8 thoughts on “Digging Into the Embodied Zork II: Packaging, Diskettes, and Plotlines

  1. This guys were (and are) ell read and intelligent, so it amuses me that they were capable of doing that the lore is a living lore that you will meet later:

    “More important, there will be a future encounter with a “huge and horrible” entity that the Adventurer may repay–presumably by freeing it from the black sphere?”

    Stong vibes of Dark Souls here.

    Also, I’m quite fond of those times when the companies were creative with death, like the resurrections of Level 9 games.

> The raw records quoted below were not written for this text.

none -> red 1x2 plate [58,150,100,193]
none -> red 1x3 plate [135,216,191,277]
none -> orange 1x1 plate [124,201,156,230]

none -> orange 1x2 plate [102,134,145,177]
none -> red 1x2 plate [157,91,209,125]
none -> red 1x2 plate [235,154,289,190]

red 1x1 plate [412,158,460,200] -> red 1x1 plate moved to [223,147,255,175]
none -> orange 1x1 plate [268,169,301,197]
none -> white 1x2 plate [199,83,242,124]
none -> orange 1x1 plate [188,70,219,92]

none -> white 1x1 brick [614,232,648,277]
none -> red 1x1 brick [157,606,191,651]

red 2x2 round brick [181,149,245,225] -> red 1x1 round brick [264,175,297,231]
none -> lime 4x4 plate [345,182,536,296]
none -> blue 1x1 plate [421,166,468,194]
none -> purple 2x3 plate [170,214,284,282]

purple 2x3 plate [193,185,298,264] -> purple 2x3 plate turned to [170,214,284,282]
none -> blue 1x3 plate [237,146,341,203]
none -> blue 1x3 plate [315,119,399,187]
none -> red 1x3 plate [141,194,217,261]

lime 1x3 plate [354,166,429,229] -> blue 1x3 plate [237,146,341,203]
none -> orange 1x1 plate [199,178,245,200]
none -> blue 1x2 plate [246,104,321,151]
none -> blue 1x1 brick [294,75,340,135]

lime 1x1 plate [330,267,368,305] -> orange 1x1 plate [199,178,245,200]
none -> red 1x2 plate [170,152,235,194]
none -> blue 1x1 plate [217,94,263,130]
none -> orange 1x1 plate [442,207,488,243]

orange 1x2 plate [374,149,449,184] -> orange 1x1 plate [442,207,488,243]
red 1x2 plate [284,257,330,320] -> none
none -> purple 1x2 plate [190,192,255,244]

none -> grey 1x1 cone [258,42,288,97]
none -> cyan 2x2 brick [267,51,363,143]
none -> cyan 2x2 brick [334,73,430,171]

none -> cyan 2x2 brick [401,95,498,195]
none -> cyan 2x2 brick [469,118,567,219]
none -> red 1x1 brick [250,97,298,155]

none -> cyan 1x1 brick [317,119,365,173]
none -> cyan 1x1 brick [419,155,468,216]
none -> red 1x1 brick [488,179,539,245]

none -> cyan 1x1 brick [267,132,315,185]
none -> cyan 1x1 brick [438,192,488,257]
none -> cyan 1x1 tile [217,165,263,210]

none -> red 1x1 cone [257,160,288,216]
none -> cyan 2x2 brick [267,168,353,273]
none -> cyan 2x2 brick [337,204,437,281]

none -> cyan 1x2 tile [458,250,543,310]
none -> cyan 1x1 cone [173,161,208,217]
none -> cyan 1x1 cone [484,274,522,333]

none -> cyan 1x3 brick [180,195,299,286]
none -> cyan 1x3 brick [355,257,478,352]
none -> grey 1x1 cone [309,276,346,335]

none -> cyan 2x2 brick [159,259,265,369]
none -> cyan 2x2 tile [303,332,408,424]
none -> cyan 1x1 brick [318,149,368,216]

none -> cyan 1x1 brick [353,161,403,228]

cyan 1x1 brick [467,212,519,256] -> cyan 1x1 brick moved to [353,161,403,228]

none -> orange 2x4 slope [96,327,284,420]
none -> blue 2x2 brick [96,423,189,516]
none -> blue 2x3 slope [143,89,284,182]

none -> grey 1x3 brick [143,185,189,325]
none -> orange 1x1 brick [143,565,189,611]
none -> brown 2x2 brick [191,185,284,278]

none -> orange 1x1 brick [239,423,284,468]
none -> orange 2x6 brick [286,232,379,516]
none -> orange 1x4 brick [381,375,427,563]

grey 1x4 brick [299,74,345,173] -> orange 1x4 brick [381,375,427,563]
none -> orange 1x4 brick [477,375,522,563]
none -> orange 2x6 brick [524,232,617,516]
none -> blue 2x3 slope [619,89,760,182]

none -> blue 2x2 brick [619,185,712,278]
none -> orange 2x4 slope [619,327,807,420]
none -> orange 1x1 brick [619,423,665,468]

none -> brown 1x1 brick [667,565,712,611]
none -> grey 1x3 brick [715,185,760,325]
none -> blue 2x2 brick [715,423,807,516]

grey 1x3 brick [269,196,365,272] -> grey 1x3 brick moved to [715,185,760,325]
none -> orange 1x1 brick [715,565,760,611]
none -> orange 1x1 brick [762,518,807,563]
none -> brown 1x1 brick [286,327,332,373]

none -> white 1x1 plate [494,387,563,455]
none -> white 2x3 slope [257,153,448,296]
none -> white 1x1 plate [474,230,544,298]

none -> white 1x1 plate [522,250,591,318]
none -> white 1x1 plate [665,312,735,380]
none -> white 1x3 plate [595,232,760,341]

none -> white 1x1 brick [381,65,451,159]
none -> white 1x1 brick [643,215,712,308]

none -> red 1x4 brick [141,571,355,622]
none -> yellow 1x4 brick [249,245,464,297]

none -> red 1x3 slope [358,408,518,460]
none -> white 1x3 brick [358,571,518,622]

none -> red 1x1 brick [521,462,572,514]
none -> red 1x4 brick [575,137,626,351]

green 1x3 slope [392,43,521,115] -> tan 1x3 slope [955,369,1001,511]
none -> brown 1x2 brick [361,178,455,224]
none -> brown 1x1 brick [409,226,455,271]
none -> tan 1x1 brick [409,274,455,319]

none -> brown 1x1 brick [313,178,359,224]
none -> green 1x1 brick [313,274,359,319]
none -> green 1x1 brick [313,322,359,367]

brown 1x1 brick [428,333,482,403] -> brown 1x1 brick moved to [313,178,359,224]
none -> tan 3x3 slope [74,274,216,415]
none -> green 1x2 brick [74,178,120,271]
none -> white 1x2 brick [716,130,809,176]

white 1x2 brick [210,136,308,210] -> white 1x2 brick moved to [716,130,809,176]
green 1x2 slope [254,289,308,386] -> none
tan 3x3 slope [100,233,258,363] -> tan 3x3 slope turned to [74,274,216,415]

    1. It’s interesting to bring up Dark Souls! Learning from dying is a fundamental element of that series, but feelings are mixed (mostly negative, I think) toward toward the concept in post-Infocom IF. It doesn’t bother me so long as the game gives me reason (or clue) to save before trying something deadly.

      Resurrection in Zork is another interesting subject. It makes the game in Zork I unwinnable (I recently checked). Not so sure about II or III. Regardless, the story bits revealed in II and III were all worthwhile (and maybe necessary) to discover. There’s a long comment discussion about resurrection in Starcross in one of the posts as a possible example of a game that didn’t handle it well.

  2. Well, what we can say about that, when the best IF ever, Trinity, it is absolutly necessary to risk and be dead to learn things and try again 🙂

  3. “Greetings, oh master! Wouldst [sic] desire a service, as our contract stateth? …”

    There’s actually nothing wrong with constructing the sentence this way – “thou” is implied by “wouldst” and doesn’t have to be stated explicitly.

    1. That is interesting. In contemporary American English, the presence of “would” makes the construction more awkward, correct or otherwise.

      “Care for a drink?” vs “Would care for a drink?”

      Since a “master” is being addressed, this would more likely be a dropped “you” or “ye,” right?